At a cabinet briefing last Tuesday afternoon, Industry and Commerce Minister Mangaliso Ndlovu said government’s drive to restructure 43 state-owned enterprises had gathered pace starting with the resuscitation of yesteryear steelworks giant, Ziscosteel and the partial privatisation of fertiliser and chemicals manufacturing company, Chemplex Corporation.
To wean off loss-making entities that are currently hemorrhaging state coffers, the government has given under-performing parastatals such as NetOne, TelOne and People’s Own Savings Bank (POSB) between six and nine months to conclude privatisation deals.
The above developments and a lot more measures, is what will take our economy forward.
Tough decisions have to be taken along the way as some entities continue to operate under 1965 Universal Declaration of Independence business models.
In 2016, for example, 38 out of 93 audited state enterprises incurred a combined $270 million loss because of dislocated corporate governance practices, corruption and ineffective control mechanisms.
Finance and Economic Development Minister, Professor Mthuli Ncube said recently that the Treasury spent half a billion dollars supporting struggling state enterprises and parastatals over the last two years.
The taxpayer has borne the brunt of all this decay.
It is unacceptable that such entities, which are supposed to be driving economic growth, continue demanding lifelines.
It is worth noting that these entities used to contribute 40 percent to the economy, but have seen them run down and now contributing an insignificant two percent.
What is refreshing is that if Ncube’s proposal for a bloodbath on the deadwood succeeds this could reap proceeds of up to $350 million next year.

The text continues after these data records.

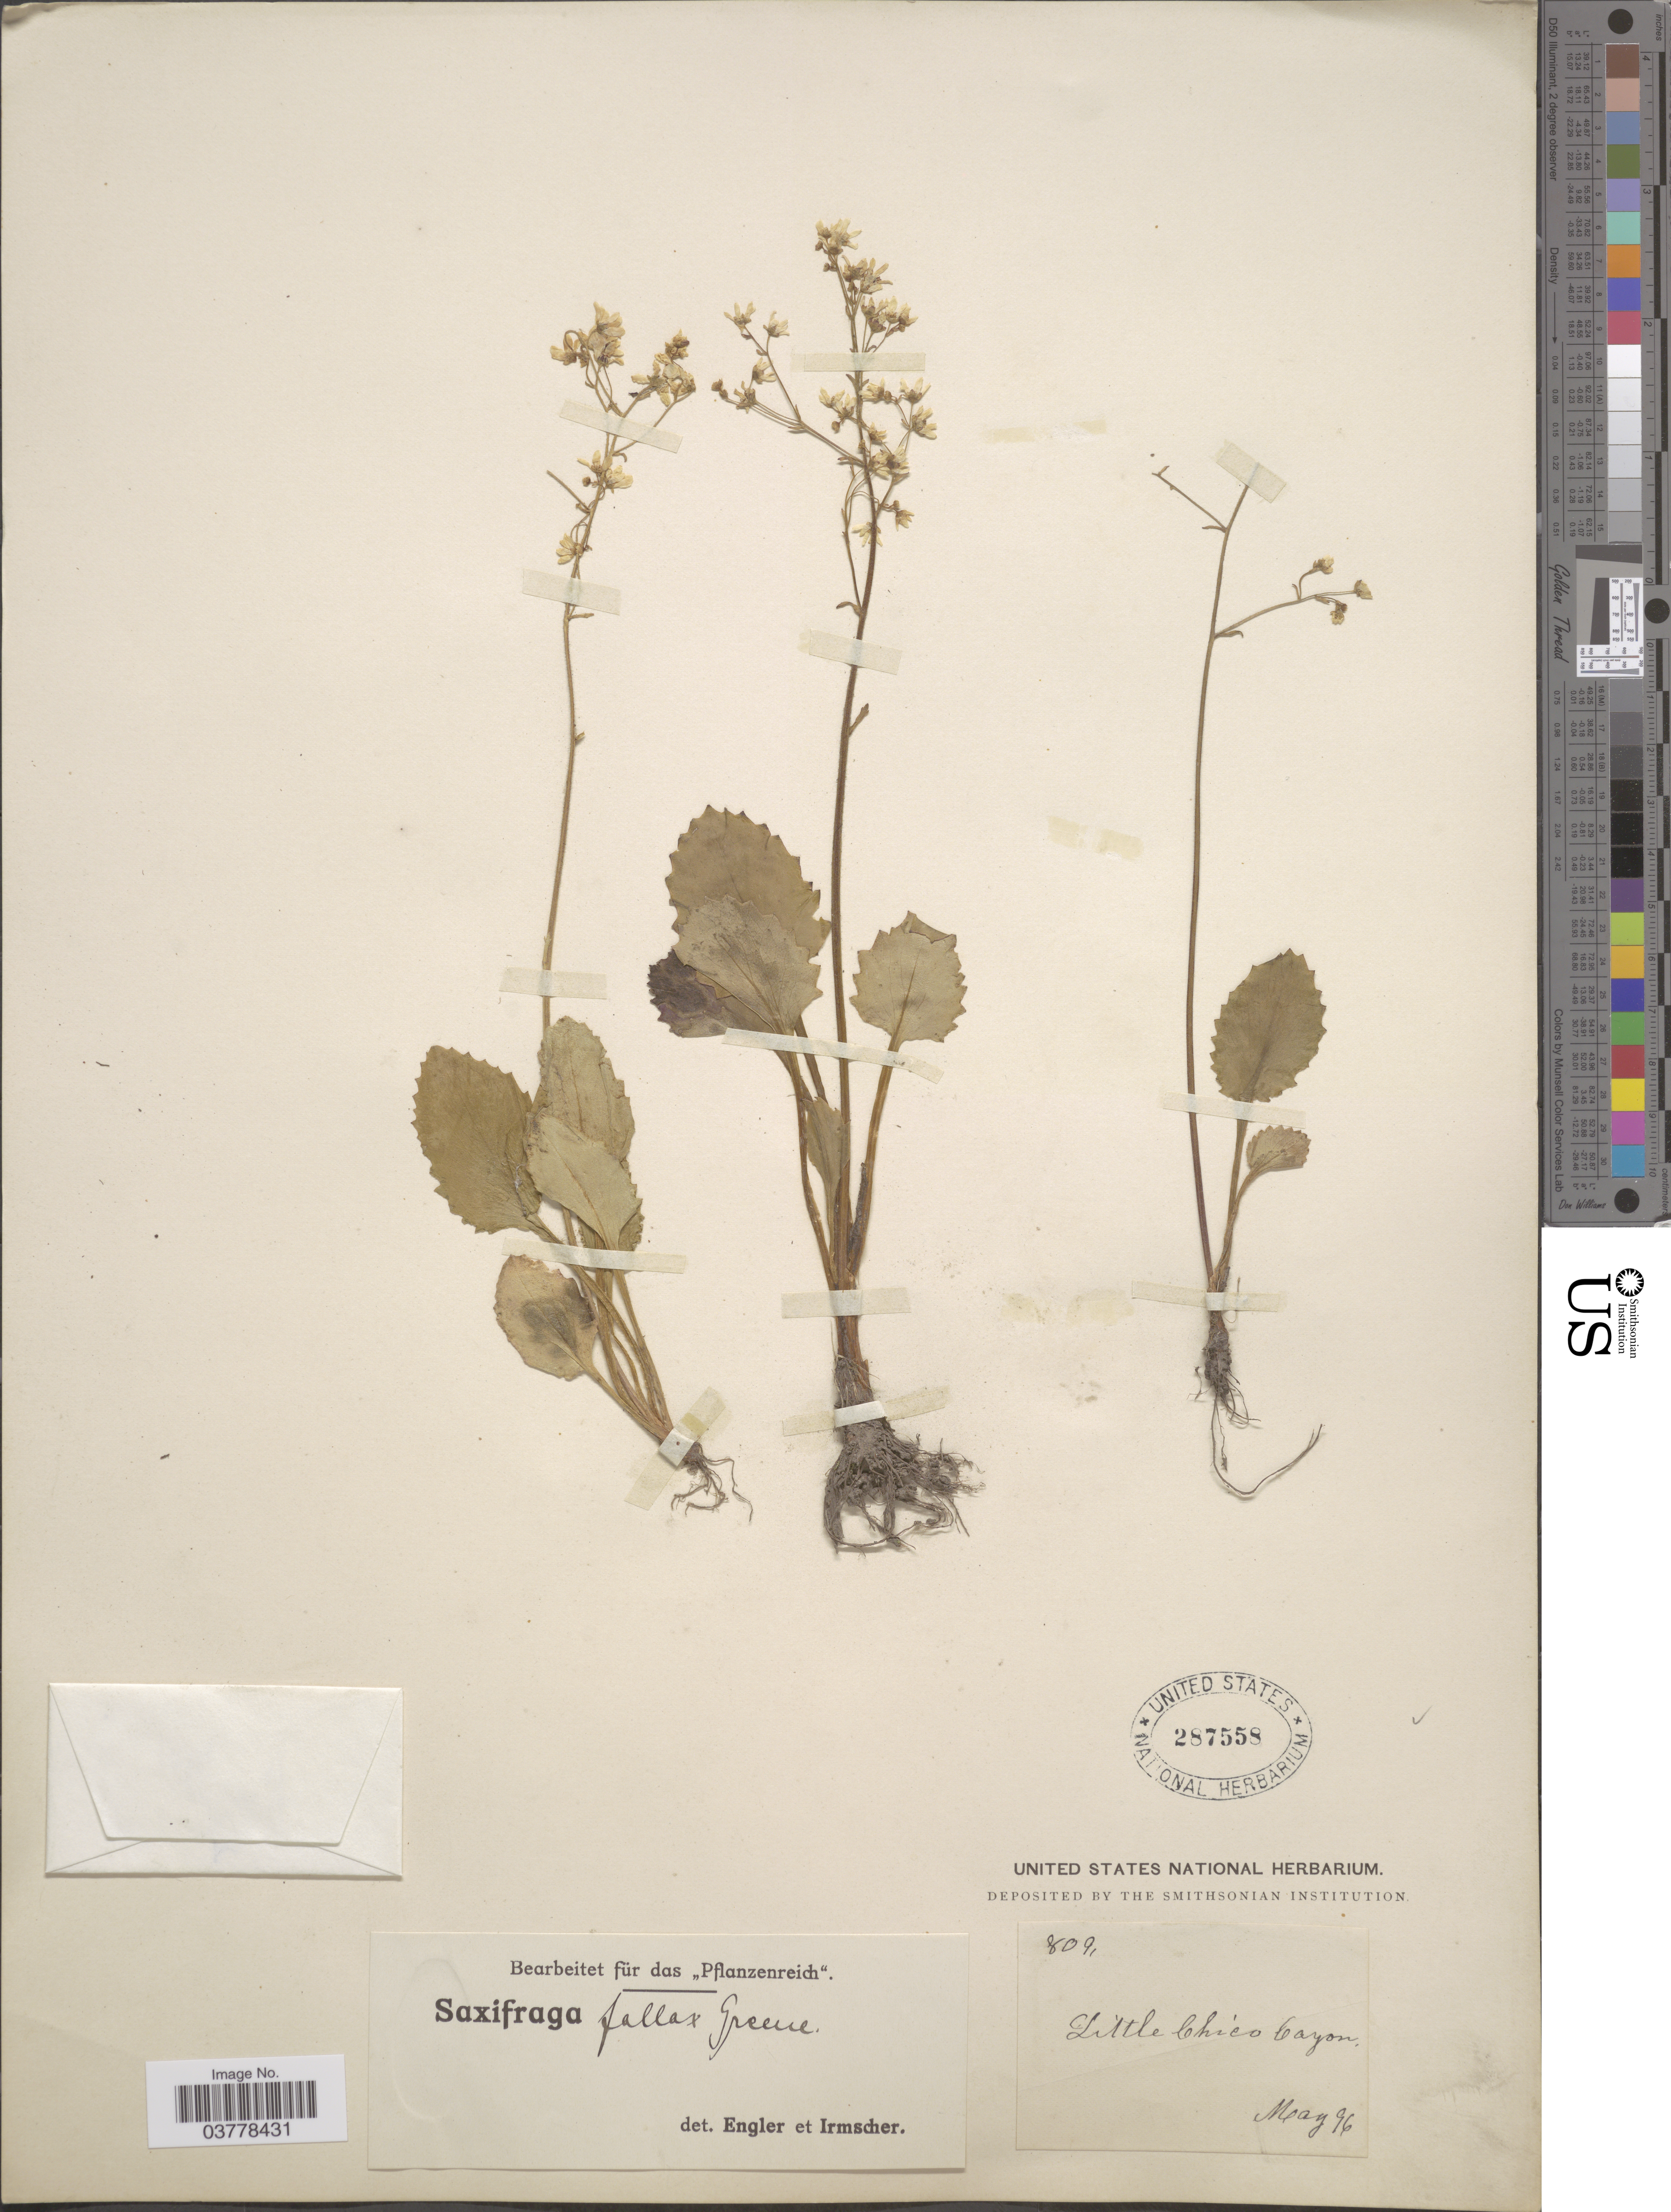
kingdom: Plantae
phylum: Tracheophyta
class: Magnoliopsida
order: Saxifragales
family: Saxifragaceae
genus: Micranthes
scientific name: Micranthes californica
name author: (Greene) Small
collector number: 809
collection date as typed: Transcribed d/m/y: /5/96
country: United States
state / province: California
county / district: Butte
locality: Little Chico Cayon.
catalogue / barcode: US 287558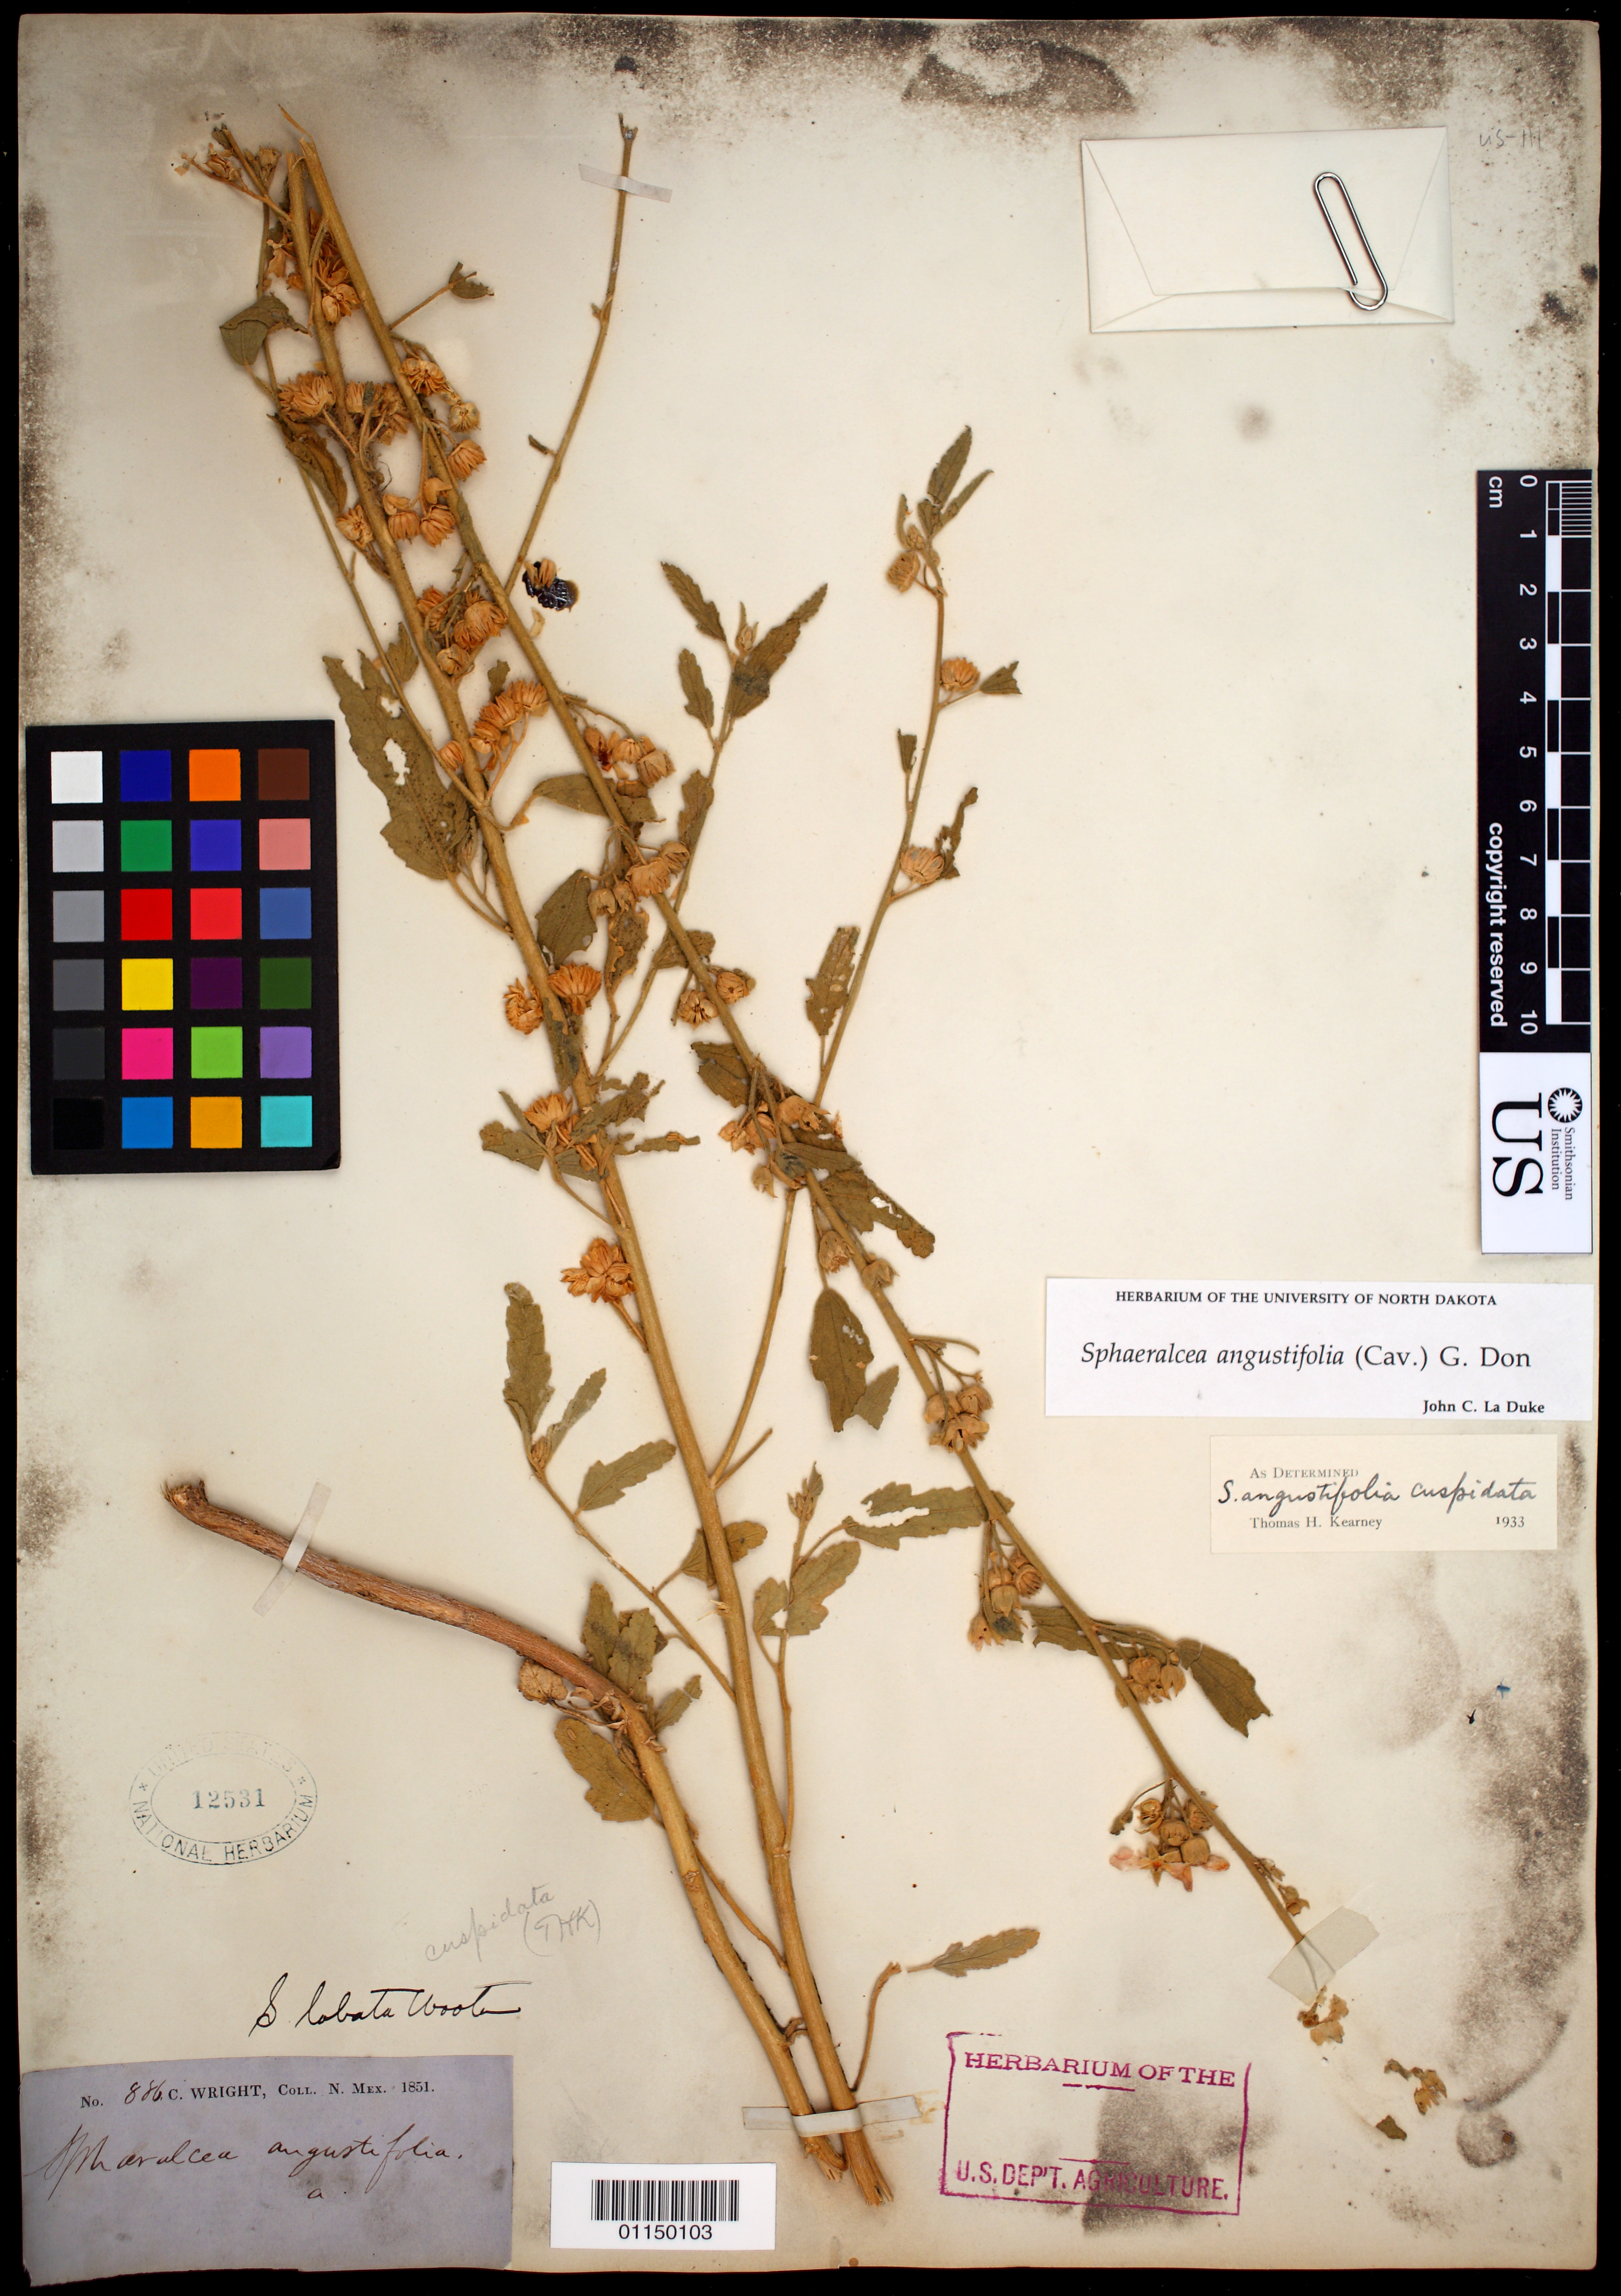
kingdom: Plantae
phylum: Tracheophyta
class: Magnoliopsida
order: Malvales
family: Malvaceae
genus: Sphaeralcea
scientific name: Sphaeralcea angustifolia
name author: (Cav.) G. Don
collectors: C. Wright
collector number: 886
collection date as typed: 1851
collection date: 1851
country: United States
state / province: New Mexico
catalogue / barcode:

It is such plausible determination and resoluteness that can bring our ailing economy out of the doldrums.
There are also reports that some companies will be liquidated which is a welcome development.
There is need for these parastatals to revise their business models and in the process modernise their operations in line with world’s fast moving trends.
It is the attitude of business as usual and applying archaic methods which saw companies such as the Cold Storage Commission and POSB biting the dust.
They could not match the efficiency and diligence of private sector players who came up with innovative models of transacting both locally and internationally.
Bernado Martinez, managing director at Funding Circle in the United States says; “Customers today have more choices than ever, and they have shown they will gravitate towards those who prioritise the delivery of fast, seamless and personalised service. This is true whether they are ordering lunch, getting their car repaired or making a financial transaction. In my industry of financial services, we’ve already seen large legacy companies start to fall behind smaller startups who offer better user experiences.”
Great piece of advice to our own parastatals in Zimbabwe.
There is need for these entities to embrace technology as the fulcrum of operations for easy market intelligence, to learn new trends and avoid red tape.
Through social media interactions they will be able to interact with their publics and stakeholders, although technology will not replace the human touch.
Like what English naturalist, geologist and biologist Charles Darwin said: “It is not the strongest of the species that survives, nor the most intelligent; it is the one most adaptable to change.”
It is time for these companies to change or face extinction.